Just this afternoon, after a not-so vigorous bout with some pesky weeds on my front lawn, I took a break and picked up Olive Kitteridge by Elizabeth Strout. It won the Pulitzer Prize in 2009 and you only have to pore over any page to see why. It’s a breathtaking novel that weaves together 13 stories with Olive, a crustily compassionate retired schoolteacher, as their anchor. Every story is a heart-breaker and every character is torn by regret, loss, hope, and longing.
One of the stories I read today, “Winter Concert,” starts out with a quiet surge of optimism: We see Jane and Bob, an elderly married couple, sharing a comfortable moment of easy intimacy in their car. Their mutual affection shines through and for a while, it seems that the author is finally gifting her readers with an uplifting story about a couple who actually have a happy marriage. Not so fast! As the couple takes their seats at a church concert, the hopeful tone of the story begins to unravel, delicately but relentlessly.

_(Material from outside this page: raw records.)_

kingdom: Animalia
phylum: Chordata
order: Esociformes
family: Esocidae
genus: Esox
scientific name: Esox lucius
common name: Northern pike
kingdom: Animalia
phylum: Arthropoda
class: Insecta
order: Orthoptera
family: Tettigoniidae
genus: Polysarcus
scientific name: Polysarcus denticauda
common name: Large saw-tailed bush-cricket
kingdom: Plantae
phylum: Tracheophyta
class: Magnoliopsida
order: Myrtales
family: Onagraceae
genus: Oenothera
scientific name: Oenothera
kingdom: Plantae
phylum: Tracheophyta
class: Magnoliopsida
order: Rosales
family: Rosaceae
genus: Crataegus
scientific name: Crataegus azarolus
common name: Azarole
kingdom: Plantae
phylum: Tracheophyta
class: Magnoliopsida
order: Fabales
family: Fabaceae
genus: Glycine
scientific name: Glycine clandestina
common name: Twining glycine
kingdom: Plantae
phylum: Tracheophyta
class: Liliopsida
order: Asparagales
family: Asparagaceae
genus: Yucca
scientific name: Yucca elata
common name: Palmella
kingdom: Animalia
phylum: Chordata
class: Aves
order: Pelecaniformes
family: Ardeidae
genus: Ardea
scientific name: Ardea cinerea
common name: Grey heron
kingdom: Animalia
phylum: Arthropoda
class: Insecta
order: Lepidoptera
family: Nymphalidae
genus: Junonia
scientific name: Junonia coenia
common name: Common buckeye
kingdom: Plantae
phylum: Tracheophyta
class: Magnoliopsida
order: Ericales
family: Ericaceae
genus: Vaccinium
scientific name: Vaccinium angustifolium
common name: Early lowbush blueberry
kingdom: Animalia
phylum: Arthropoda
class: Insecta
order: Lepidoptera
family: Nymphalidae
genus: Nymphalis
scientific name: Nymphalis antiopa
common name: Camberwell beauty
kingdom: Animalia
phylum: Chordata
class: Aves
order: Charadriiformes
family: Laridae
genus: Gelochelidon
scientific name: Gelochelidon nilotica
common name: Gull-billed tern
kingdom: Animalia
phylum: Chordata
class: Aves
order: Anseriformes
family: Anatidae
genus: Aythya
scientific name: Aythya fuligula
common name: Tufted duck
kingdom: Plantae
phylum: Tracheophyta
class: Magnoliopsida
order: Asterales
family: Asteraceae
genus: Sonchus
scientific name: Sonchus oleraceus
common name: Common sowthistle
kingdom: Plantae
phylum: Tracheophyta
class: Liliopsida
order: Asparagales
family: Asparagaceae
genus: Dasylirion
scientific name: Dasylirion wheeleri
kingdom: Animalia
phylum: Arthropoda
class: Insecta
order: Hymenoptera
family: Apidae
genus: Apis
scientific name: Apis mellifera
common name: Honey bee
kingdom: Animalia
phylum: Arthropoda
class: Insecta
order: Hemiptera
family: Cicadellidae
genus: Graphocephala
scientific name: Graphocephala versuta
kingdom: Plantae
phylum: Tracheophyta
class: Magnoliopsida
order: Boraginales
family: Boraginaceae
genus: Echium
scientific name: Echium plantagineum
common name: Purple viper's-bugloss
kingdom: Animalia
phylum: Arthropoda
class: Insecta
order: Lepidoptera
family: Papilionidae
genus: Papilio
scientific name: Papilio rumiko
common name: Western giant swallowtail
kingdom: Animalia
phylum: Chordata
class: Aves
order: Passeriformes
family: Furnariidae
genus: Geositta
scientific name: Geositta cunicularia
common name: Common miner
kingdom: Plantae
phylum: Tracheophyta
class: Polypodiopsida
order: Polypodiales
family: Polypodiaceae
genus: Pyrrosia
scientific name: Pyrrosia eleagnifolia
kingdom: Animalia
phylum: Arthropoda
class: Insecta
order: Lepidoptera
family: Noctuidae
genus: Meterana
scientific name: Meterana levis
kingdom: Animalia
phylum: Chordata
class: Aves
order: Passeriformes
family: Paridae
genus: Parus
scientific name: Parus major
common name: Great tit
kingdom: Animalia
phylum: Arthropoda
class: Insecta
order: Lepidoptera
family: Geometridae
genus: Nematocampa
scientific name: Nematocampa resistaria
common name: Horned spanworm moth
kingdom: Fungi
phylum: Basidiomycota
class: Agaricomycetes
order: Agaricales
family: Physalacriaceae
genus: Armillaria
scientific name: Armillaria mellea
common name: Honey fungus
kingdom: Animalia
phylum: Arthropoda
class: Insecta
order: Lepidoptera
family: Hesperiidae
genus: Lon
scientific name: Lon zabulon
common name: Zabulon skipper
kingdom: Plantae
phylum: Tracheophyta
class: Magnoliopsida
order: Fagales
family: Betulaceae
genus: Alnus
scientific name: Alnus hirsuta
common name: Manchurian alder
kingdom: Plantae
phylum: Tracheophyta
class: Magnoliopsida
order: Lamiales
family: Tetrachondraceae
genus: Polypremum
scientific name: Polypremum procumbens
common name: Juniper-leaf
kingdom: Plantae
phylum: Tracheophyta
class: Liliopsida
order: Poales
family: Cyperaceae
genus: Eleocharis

First, we witness Jane and Bob watching Olive Kitteridge and her husband Henry enter the concert and we are learn that Jane dislikes Olive. Then, during a break in the concert, Jane and Bob run into another couple they know. You can feel the tension rising and we find out that Jane dislikes them as well, especially the wife. But that’s not the heart of the story.
The heart of the story is a chance remark by one of couples which Bob brushes off, but Jane pursues. Ultimately, we find out that Bob was in Miami but Jane didn’t know it. We learn that Bob went down there to see someone — a woman. And just by Jane’s reaction and by Bob’s reaction to her reaction, it becomes clear that the woman was someone Bob had an affair or fling with years ago. This fact remains unspoken, but it pierces the story’s heart like a shard of glass. And suddenly, we realize that all the layers of comfort and concern for each other that seem to be cushioning Bob and Jane’s lives are hiding a deep wound. Amazing. Sometimes what you leave out of a story can reveal more than what you put in. Let’s keep this in mind as we write on.